You should see that the disease spreads quickly via the super-spreaders, with all, or almost all becoming infected. You can see this in the demographics plot, produced via;
metawards-plot -i output/trajectory.csv.bz2
You should see something similar to this, which shows that the infection burns quickly through the super-spreader demographic, moving through that entire demographic in just a couple of months.
Note
It is counter-intuitive that the super-spreaders are all infected quickly,
and complete the outbreak long before the general population. This is
due to the model setup.

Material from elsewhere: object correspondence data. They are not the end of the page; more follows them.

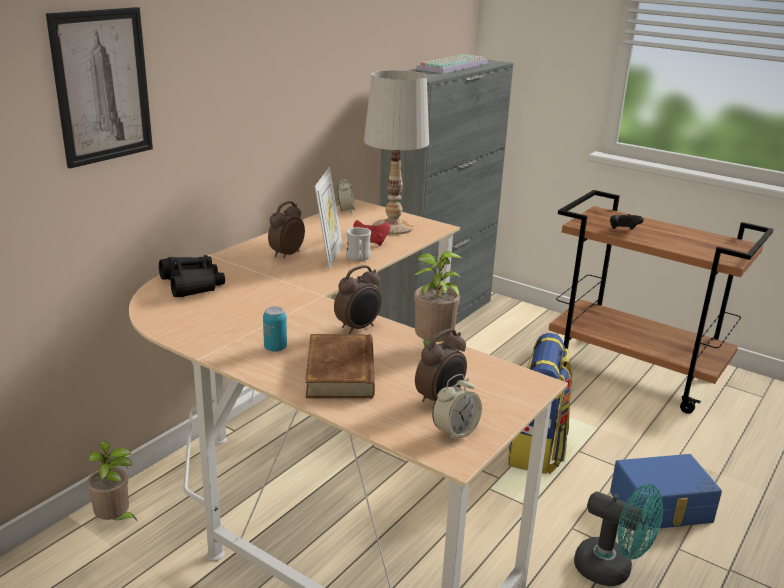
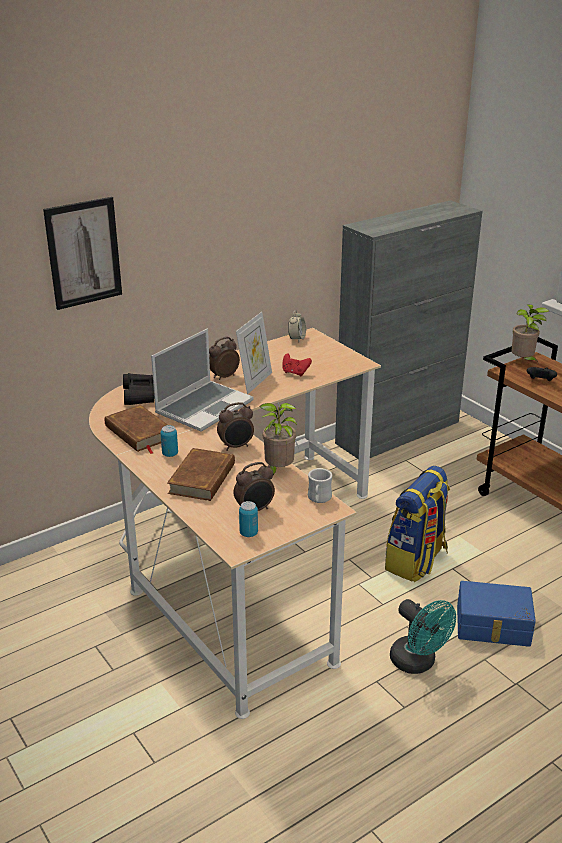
camera: 20 degrees right, 5 degrees up
(115, 520) = (81, 555): potted plant -> potted plant (523, 361)
(214, 328) = (138, 433): none -> brown book
(284, 288) = (204, 407): none -> laptop
(358, 258) = (276, 386): white mug -> white mug (318, 499)
(392, 227) = (323, 359): white table lamp -> none
(452, 65) = (417, 213): keyboard -> none
(455, 432) = (248, 533): alarm clock -> can

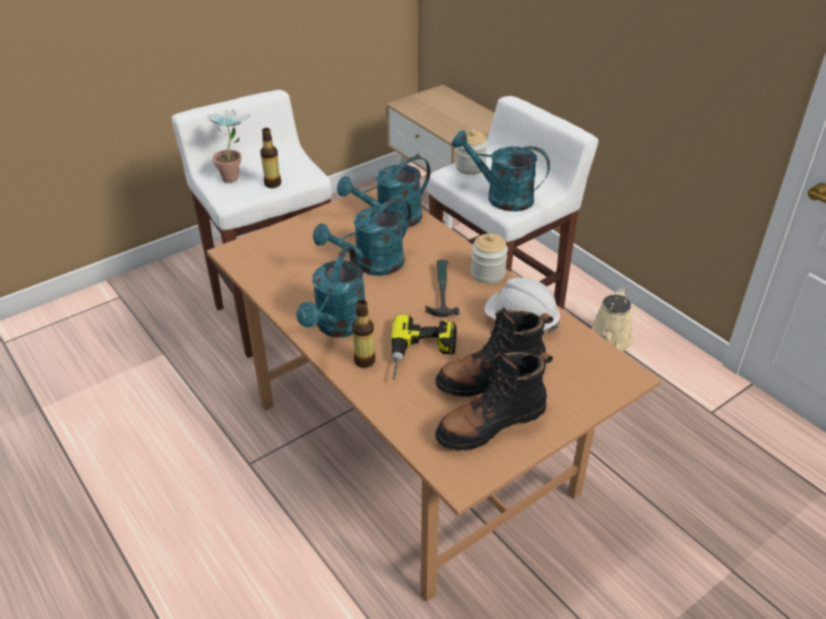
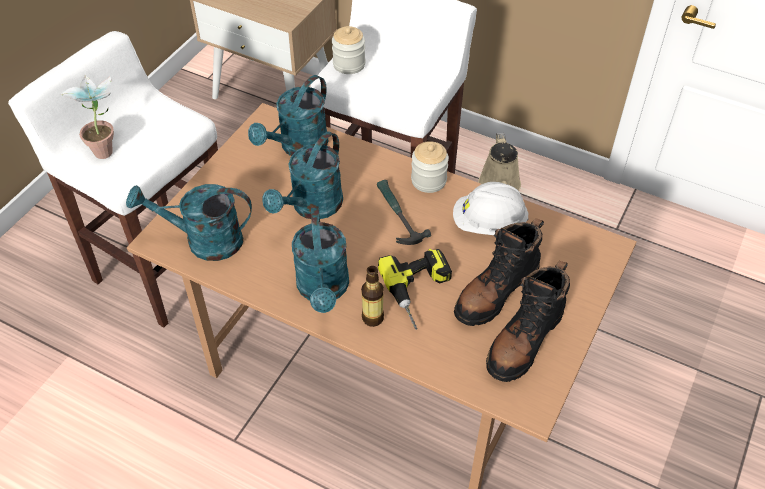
camera: 25 degrees left, 10 degrees up
(272, 184) = (156, 145): bottle -> none
(501, 197) = (399, 91): turquoise watering can -> turquoise watering can (204, 241)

The super-spreaders all interact with each other
within their demographic, and so, as their beta
value is high,
there is a high probability that they will infect each other quickly.

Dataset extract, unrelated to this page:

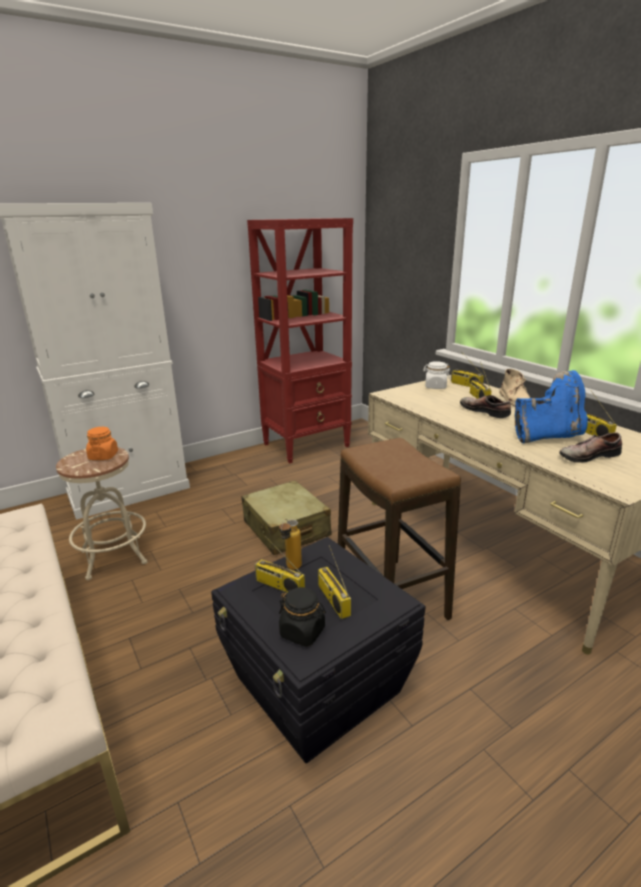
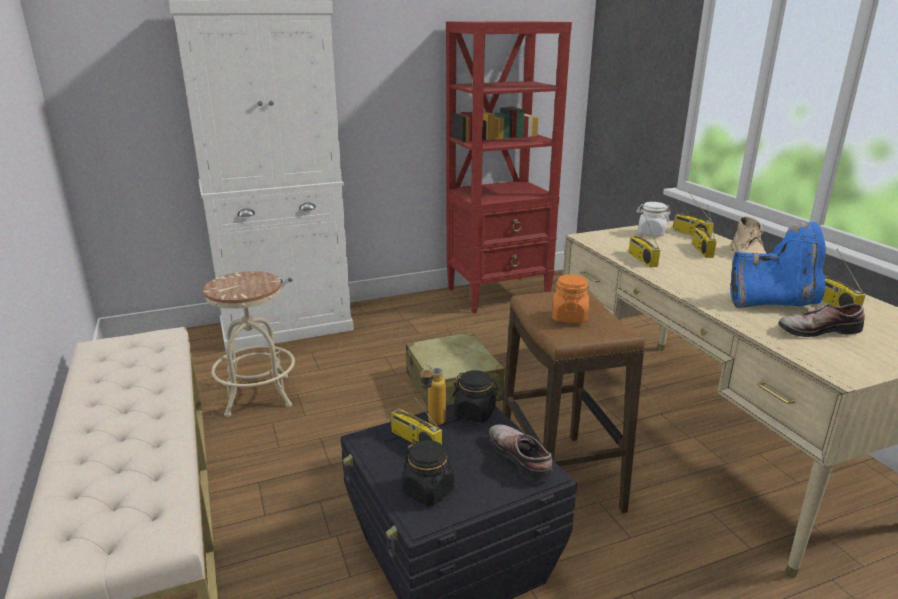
camera: 10 degrees right, 0 degrees up
(103, 456) = (254, 282): orange jar -> orange jar (569, 317)
(325, 554) = (475, 413): none -> black jar
(332, 599) = (470, 462): radio -> radio (641, 259)
(485, 411) = (704, 266): shoe -> shoe (522, 457)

Their limited population naturally means that it takes less time until
all members of the this population are infected.
While not wholly realistic, this does make some practical sense, as real super-spreaders will go about their normal day during an outbreak as they do not noticeably become ill. As they will continue normally, it could make sense that they outbreak could burn through that population quickly, until the point where there are few remaining. Meanwhile, the larger, more general population experiences a slower outbreak.
One way to counter this effect would be to use an interaction matrix to slow down the rate of infection in the super-spreader demographic. This would reflect the reality that super-spreaders are more dispersed, and so less likely to interact with one another than with members of the general population. An interaction matrix of, e.g. (1, 1, 1, 0.5) may thus be appropriate, although data fitting would be needed to find the exact values.